§ Task instructions
Without including any pictures, reproduce all the lines below word for word.

▼

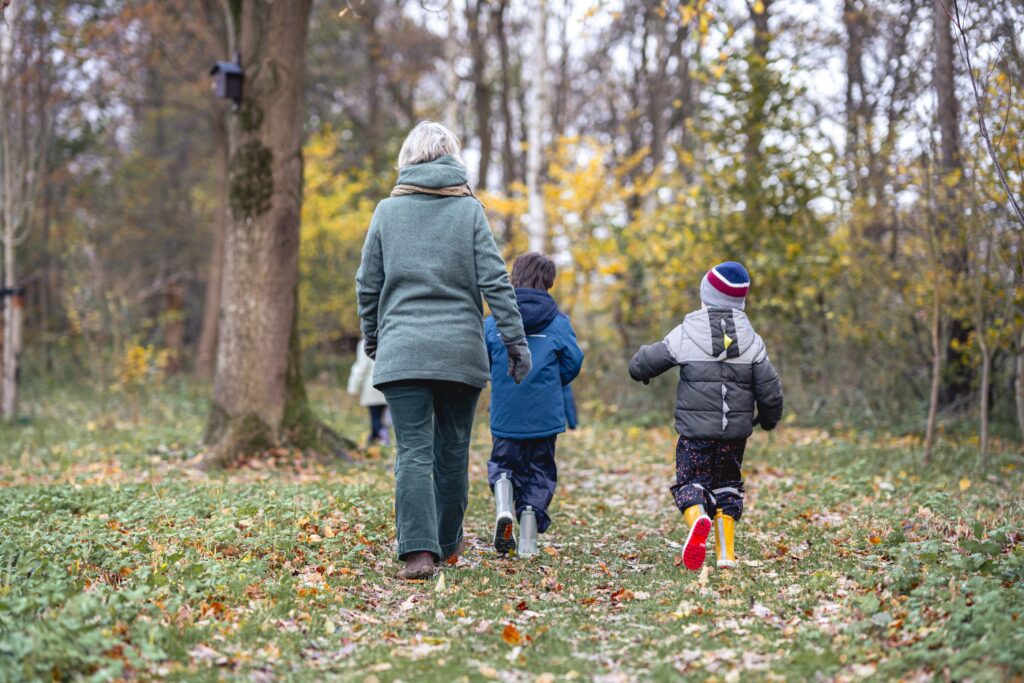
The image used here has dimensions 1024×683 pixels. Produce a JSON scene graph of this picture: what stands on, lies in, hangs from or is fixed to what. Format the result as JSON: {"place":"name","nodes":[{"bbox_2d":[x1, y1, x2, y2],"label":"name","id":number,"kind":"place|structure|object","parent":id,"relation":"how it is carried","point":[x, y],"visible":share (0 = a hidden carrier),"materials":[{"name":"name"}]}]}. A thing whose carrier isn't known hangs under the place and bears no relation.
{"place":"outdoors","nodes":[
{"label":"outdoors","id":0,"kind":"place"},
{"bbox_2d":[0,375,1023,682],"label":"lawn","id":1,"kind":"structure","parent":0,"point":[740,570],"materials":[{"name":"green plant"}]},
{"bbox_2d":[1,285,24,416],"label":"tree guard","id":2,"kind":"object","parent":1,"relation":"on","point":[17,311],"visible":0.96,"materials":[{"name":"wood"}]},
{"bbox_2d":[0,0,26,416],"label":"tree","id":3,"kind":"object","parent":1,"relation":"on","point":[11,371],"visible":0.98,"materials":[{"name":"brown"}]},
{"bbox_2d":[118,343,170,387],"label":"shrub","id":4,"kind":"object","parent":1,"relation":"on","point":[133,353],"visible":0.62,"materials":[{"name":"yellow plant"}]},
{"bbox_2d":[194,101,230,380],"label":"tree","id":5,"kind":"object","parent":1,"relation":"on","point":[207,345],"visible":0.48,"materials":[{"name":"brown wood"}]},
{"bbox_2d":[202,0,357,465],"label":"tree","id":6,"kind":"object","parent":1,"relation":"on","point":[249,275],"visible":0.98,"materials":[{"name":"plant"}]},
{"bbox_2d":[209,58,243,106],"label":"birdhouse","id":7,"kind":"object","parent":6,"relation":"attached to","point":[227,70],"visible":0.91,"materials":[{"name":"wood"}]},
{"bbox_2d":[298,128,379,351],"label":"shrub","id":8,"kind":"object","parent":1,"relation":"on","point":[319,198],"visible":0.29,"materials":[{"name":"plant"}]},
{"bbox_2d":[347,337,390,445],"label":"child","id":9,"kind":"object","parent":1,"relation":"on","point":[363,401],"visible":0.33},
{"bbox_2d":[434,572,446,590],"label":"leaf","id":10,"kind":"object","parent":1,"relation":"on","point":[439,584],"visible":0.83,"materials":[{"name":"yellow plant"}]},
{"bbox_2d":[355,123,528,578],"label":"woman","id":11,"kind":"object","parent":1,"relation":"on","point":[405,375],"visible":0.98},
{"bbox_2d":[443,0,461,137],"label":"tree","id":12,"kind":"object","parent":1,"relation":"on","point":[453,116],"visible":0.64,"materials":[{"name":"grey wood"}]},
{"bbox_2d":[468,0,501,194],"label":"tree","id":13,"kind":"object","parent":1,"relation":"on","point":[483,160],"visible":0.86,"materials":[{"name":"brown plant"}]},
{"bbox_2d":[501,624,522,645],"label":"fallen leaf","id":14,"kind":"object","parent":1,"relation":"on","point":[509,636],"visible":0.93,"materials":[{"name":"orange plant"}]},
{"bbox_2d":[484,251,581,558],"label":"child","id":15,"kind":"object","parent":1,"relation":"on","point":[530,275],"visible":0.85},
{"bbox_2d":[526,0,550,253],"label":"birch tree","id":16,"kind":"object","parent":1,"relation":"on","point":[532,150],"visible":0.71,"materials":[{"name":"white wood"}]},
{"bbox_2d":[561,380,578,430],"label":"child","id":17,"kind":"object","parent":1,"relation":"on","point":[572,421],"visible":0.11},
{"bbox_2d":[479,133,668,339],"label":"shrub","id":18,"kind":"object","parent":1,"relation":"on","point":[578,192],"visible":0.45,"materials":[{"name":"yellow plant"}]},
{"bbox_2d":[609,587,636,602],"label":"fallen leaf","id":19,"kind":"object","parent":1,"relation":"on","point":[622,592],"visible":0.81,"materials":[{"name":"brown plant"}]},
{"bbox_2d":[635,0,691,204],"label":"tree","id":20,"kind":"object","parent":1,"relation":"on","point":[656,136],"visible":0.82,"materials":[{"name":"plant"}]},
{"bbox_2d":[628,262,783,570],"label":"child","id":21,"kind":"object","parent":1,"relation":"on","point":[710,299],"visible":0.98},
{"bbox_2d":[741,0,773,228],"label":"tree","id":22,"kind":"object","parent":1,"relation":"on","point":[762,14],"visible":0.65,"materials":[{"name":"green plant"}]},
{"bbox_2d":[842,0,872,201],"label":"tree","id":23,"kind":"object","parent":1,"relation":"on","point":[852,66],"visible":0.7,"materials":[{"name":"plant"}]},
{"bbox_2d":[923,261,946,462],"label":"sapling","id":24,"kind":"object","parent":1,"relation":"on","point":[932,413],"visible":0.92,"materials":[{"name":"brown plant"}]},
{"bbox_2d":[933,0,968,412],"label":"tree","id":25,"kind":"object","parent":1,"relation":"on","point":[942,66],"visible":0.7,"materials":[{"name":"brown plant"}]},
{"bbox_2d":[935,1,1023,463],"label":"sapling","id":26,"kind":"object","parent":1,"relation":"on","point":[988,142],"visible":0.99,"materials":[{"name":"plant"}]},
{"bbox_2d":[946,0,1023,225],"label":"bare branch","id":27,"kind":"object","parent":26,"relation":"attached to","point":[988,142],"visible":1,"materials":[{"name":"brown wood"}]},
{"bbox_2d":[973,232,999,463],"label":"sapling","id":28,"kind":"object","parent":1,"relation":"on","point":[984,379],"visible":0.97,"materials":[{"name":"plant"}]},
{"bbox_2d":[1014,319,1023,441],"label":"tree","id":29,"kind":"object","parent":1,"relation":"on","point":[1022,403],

▲

§ Solved exercise
The image used here has dimensions 1024×683 pixels. Produce a JSON scene graph of this picture: what stands on, lies in, hangs from or is fixed to what. Format the result as JSON: {"place":"name","nodes":[{"bbox_2d":[x1, y1, x2, y2],"label":"name","id":number,"kind":"place|structure|object","parent":id,"relation":"how it is carried","point":[x, y],"visible":share (0 = a hidden carrier),"materials":[{"name":"name"}]}]}. A thing whose carrier isn't known hangs under the place and bears no relation.
{"place":"outdoors","nodes":[
{"label":"outdoors","id":0,"kind":"place"},
{"bbox_2d":[0,375,1023,682],"label":"lawn","id":1,"kind":"structure","parent":0,"point":[740,570],"materials":[{"name":"green plant"}]},
{"bbox_2d":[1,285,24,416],"label":"tree guard","id":2,"kind":"object","parent":1,"relation":"on","point":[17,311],"visible":0.96,"materials":[{"name":"wood"}]},
{"bbox_2d":[0,0,26,416],"label":"tree","id":3,"kind":"object","parent":1,"relation":"on","point":[11,371],"visible":0.98,"materials":[{"name":"brown"}]},
{"bbox_2d":[118,343,170,387],"label":"shrub","id":4,"kind":"object","parent":1,"relation":"on","point":[133,353],"visible":0.62,"materials":[{"name":"yellow plant"}]},
{"bbox_2d":[194,101,230,380],"label":"tree","id":5,"kind":"object","parent":1,"relation":"on","point":[207,345],"visible":0.48,"materials":[{"name":"brown wood"}]},
{"bbox_2d":[202,0,357,465],"label":"tree","id":6,"kind":"object","parent":1,"relation":"on","point":[249,275],"visible":0.98,"materials":[{"name":"plant"}]},
{"bbox_2d":[209,58,243,106],"label":"birdhouse","id":7,"kind":"object","parent":6,"relation":"attached to","point":[227,70],"visible":0.91,"materials":[{"name":"wood"}]},
{"bbox_2d":[298,128,379,351],"label":"shrub","id":8,"kind":"object","parent":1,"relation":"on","point":[319,198],"visible":0.29,"materials":[{"name":"plant"}]},
{"bbox_2d":[347,337,390,445],"label":"child","id":9,"kind":"object","parent":1,"relation":"on","point":[363,401],"visible":0.33},
{"bbox_2d":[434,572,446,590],"label":"leaf","id":10,"kind":"object","parent":1,"relation":"on","point":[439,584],"visible":0.83,"materials":[{"name":"yellow plant"}]},
{"bbox_2d":[355,123,528,578],"label":"woman","id":11,"kind":"object","parent":1,"relation":"on","point":[405,375],"visible":0.98},
{"bbox_2d":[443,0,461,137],"label":"tree","id":12,"kind":"object","parent":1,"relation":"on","point":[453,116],"visible":0.64,"materials":[{"name":"grey wood"}]},
{"bbox_2d":[468,0,501,194],"label":"tree","id":13,"kind":"object","parent":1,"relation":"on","point":[483,160],"visible":0.86,"materials":[{"name":"brown plant"}]},
{"bbox_2d":[501,624,522,645],"label":"fallen leaf","id":14,"kind":"object","parent":1,"relation":"on","point":[509,636],"visible":0.93,"materials":[{"name":"orange plant"}]},
{"bbox_2d":[484,251,581,558],"label":"child","id":15,"kind":"object","parent":1,"relation":"on","point":[530,275],"visible":0.85},
{"bbox_2d":[526,0,550,253],"label":"birch tree","id":16,"kind":"object","parent":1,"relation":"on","point":[532,150],"visible":0.71,"materials":[{"name":"white wood"}]},
{"bbox_2d":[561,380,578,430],"label":"child","id":17,"kind":"object","parent":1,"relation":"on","point":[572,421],"visible":0.11},
{"bbox_2d":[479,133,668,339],"label":"shrub","id":18,"kind":"object","parent":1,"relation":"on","point":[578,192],"visible":0.45,"materials":[{"name":"yellow plant"}]},
{"bbox_2d":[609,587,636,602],"label":"fallen leaf","id":19,"kind":"object","parent":1,"relation":"on","point":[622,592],"visible":0.81,"materials":[{"name":"brown plant"}]},
{"bbox_2d":[635,0,691,204],"label":"tree","id":20,"kind":"object","parent":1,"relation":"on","point":[656,136],"visible":0.82,"materials":[{"name":"plant"}]},
{"bbox_2d":[628,262,783,570],"label":"child","id":21,"kind":"object","parent":1,"relation":"on","point":[710,299],"visible":0.98},
{"bbox_2d":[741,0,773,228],"label":"tree","id":22,"kind":"object","parent":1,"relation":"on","point":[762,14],"visible":0.65,"materials":[{"name":"green plant"}]},
{"bbox_2d":[842,0,872,201],"label":"tree","id":23,"kind":"object","parent":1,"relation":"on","point":[852,66],"visible":0.7,"materials":[{"name":"plant"}]},
{"bbox_2d":[923,261,946,462],"label":"sapling","id":24,"kind":"object","parent":1,"relation":"on","point":[932,413],"visible":0.92,"materials":[{"name":"brown plant"}]},
{"bbox_2d":[933,0,968,412],"label":"tree","id":25,"kind":"object","parent":1,"relation":"on","point":[942,66],"visible":0.7,"materials":[{"name":"brown plant"}]},
{"bbox_2d":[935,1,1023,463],"label":"sapling","id":26,"kind":"object","parent":1,"relation":"on","point":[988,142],"visible":0.99,"materials":[{"name":"plant"}]},
{"bbox_2d":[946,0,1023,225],"label":"bare branch","id":27,"kind":"object","parent":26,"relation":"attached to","point":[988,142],"visible":1,"materials":[{"name":"brown wood"}]},
{"bbox_2d":[973,232,999,463],"label":"sapling","id":28,"kind":"object","parent":1,"relation":"on","point":[984,379],"visible":0.97,"materials":[{"name":"plant"}]},
{"bbox_2d":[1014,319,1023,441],"label":"tree","id":29,"kind":"object","parent":1,"relation":"on","point":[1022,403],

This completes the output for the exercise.